Oprowadzając pielgrzymów po sanktuarium, jego kustosz i proboszcze parafii ks. prał. Józef Konstanty Kubalewski nadmienił, że to właśnie w tej świątyni, na zakończenie rozważań różańcowych ks. Jerzy Popiełuszko wypowiedział pamiętne słowa: „Módlmy się, byśmy byli wolni od lęku, zastraszenia, ale przede wszystkim od żądzy odwetu i przemocy”.

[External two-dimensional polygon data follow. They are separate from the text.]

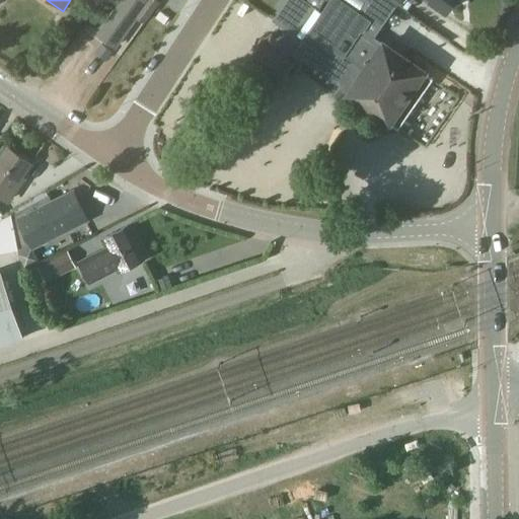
[(148,0),(147,2),(144,0),(126,0),(100,35),(116,47),(140,14),(146,18),(157,2),(153,0),(148,0)]
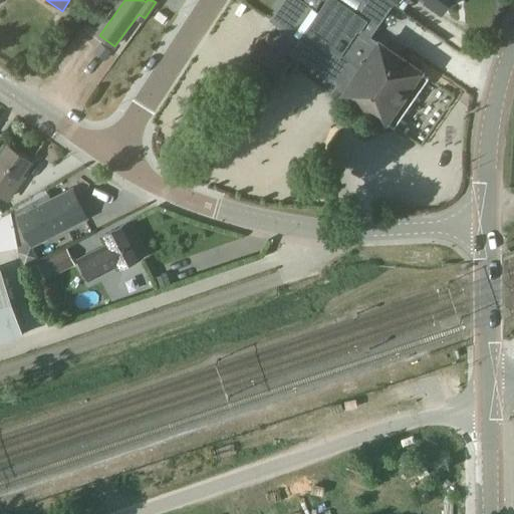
[(296,55),(337,85),(332,93),(341,100),(345,94),(383,122),(420,73),(360,31),(367,21),(338,0),(327,0),(300,38),(302,40),(293,53),(296,55)]
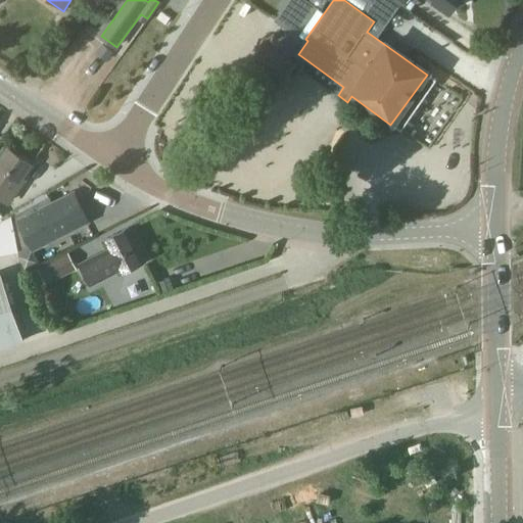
[(393,0),(398,3),(399,0),(423,0),(449,18),(462,0),(393,0)]
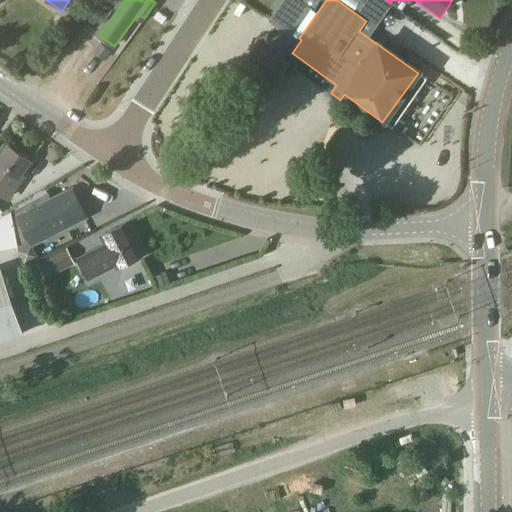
[(242,61),(275,84),(295,55),(292,53),(301,40),(299,38),(294,34),(293,36),(280,27),(274,37),(270,34),(267,39),(261,35),(242,61)]
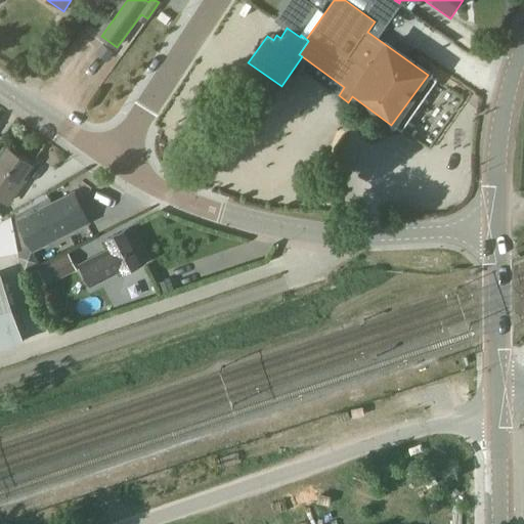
[(2,160),(1,159),(0,160),(0,199),(7,205),(20,188),(17,186),(32,167),(9,149),(2,160)]
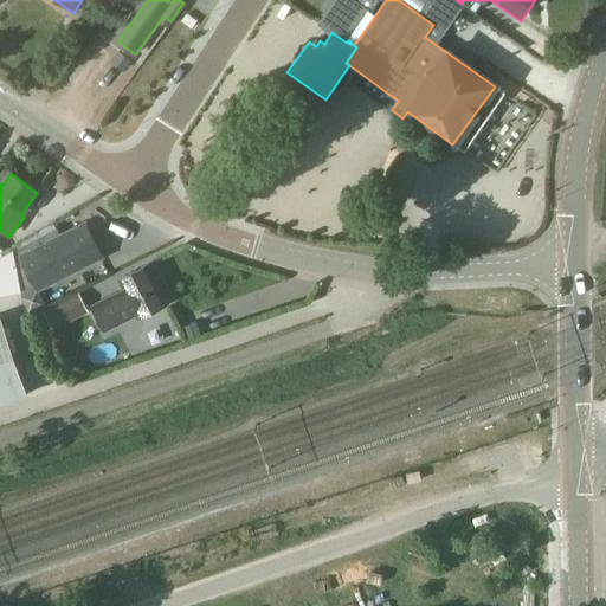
[(15,259),(23,295),(38,288),(39,290),(103,259),(86,225),(15,259)]
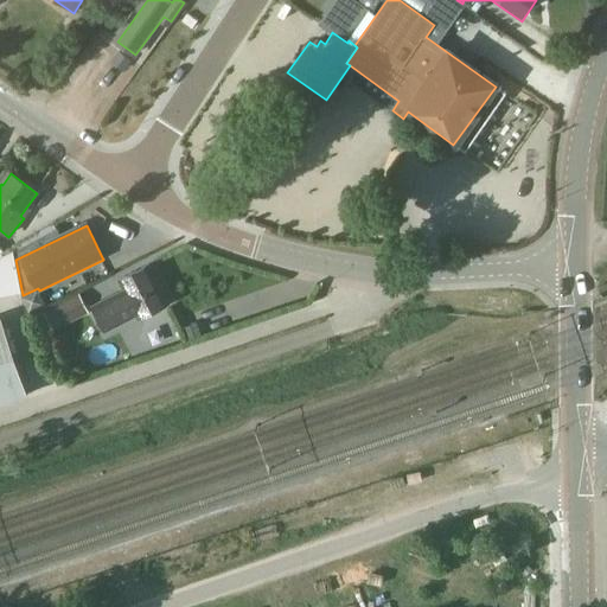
[(0,256),(12,249),(12,248),(4,251),(0,244),(0,256)]
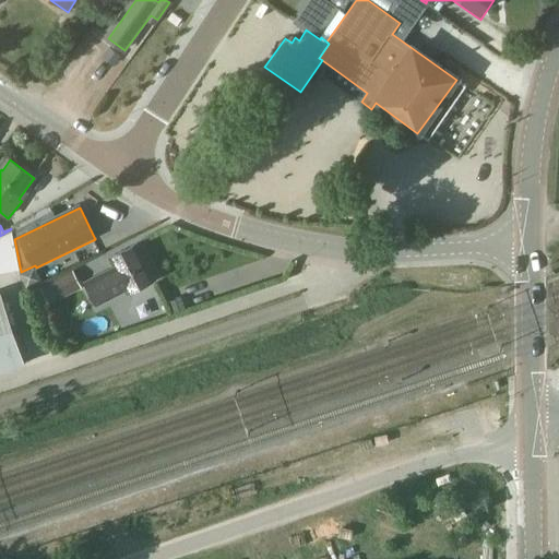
[(20,268),(11,230),(11,229),(0,236),(0,271),(19,269),(19,268),(20,268)]
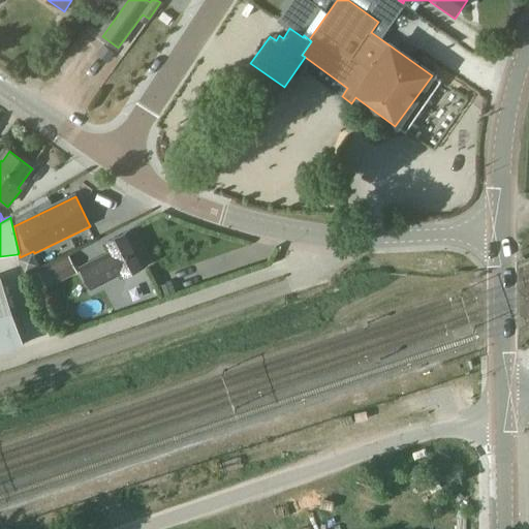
[(122,280),(148,266),(130,232),(104,246),(109,254),(82,268),(94,290),(120,277),(122,280)]
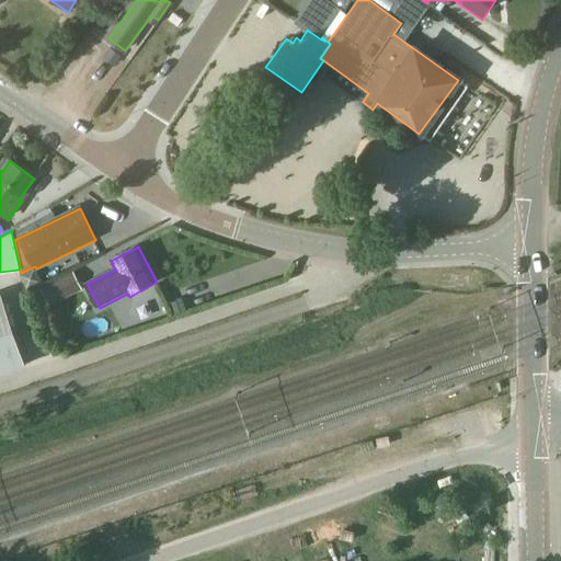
[(44,307),(82,287),(79,281),(76,274),(37,293),(44,307)]
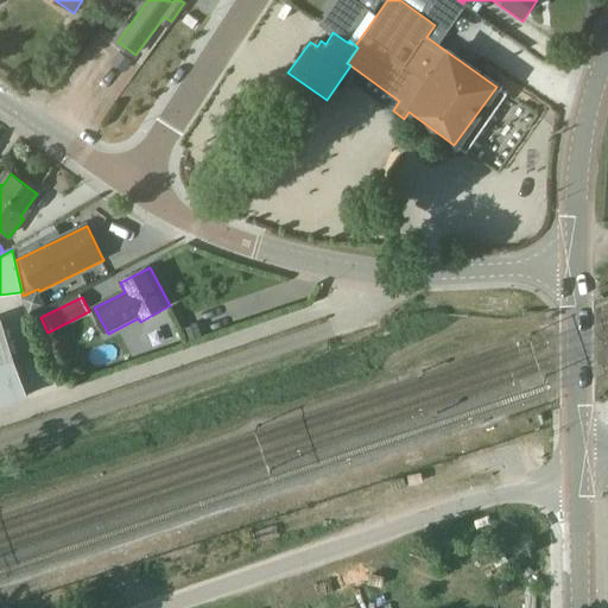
[(0,406),(27,398),(1,321),(0,321),(0,406)]
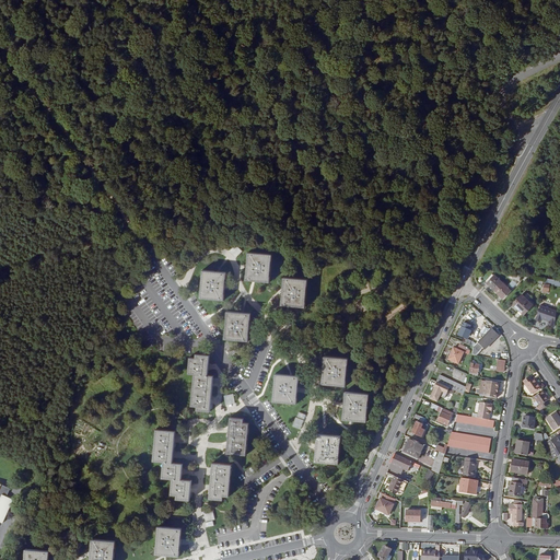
[(236,258),(242,252),(236,245),(230,252),(236,258)]
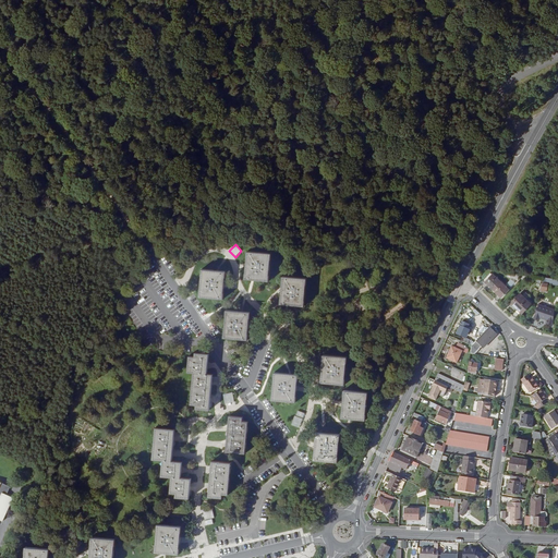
[(247,252),(245,279),(269,281),(271,254),(247,252)]
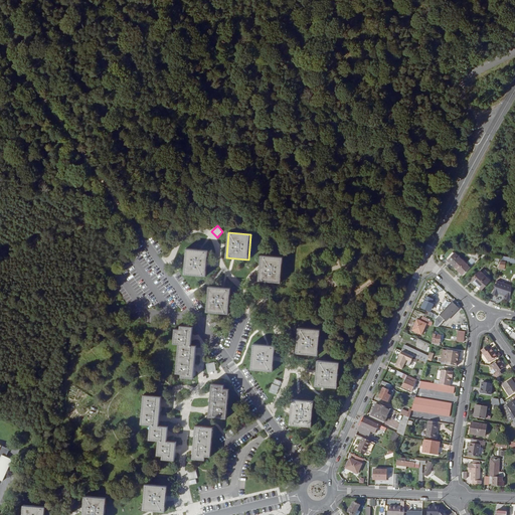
[(187,248),(184,275),(206,277),(208,250),(187,248)]
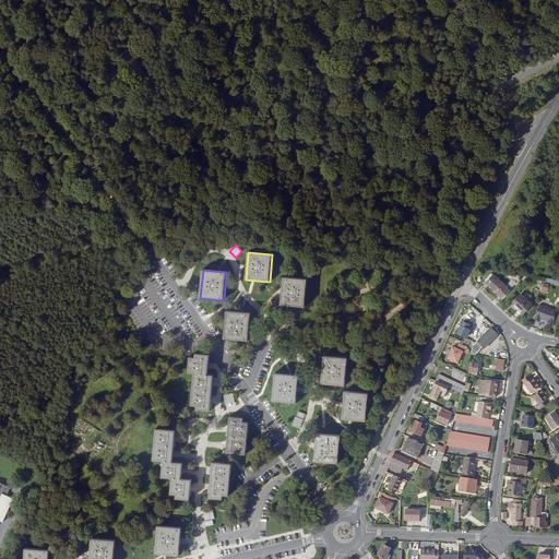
[(510,289),(494,274),(486,283),(502,298),(510,289)]
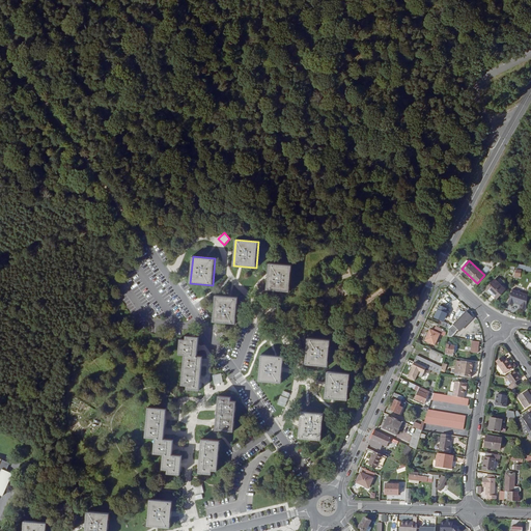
[(291,264),(270,263),(268,289),(289,291),(291,264)]
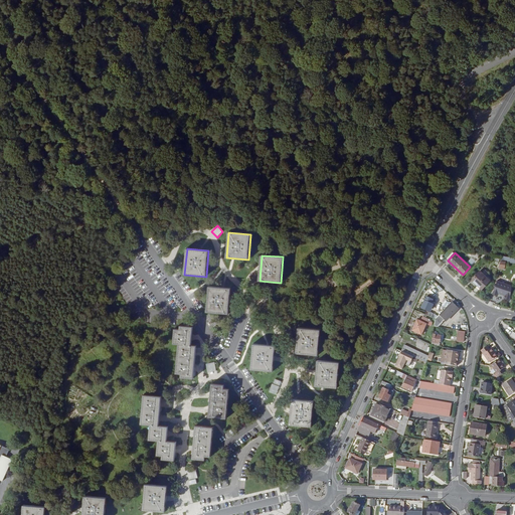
[(504,270),(504,268),(514,269),(514,263),(505,262),(506,256),(503,256),(498,269),(504,270)]
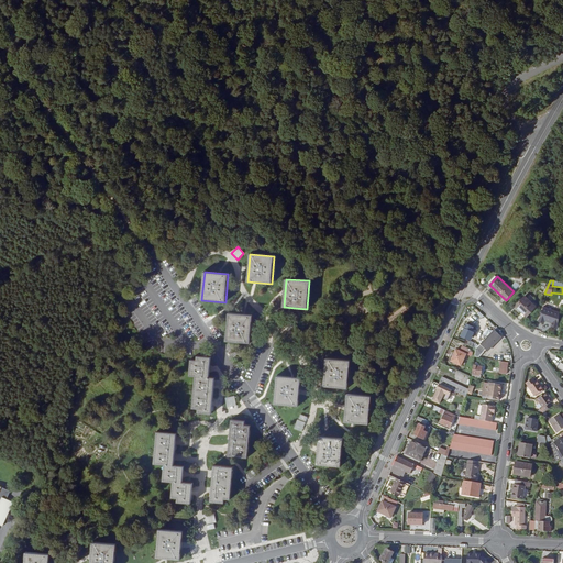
[(361,289),(363,296),(371,294),(370,287),(361,289)]
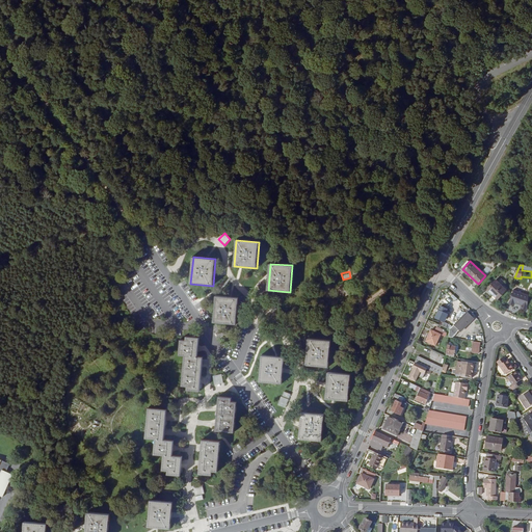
[(497,280),(487,290),(498,299),(507,290),(497,280)]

Górsk – miejsce uprowadzenia ks. Jerzego
Z Bydgoszczy pielgrzymi udali się do Górska, gdzie najpierw zwiedzili muzeum multimedialne funkcjonujące w ramach działającego od 2014 r. Centrum Edukacji Młodzieży im. ks. Jerzego Popiełuszki, a następnie udali się do miejsca porwania kapelana „Solidarności” (przy drodze krajowej nr 80). Jest ono uwiecznione rzeźbą pochylonego krzyża, przepasanego czerwoną szarfą męczeństwa oraz kamieniem z tablicą upamiętniającą porwanie.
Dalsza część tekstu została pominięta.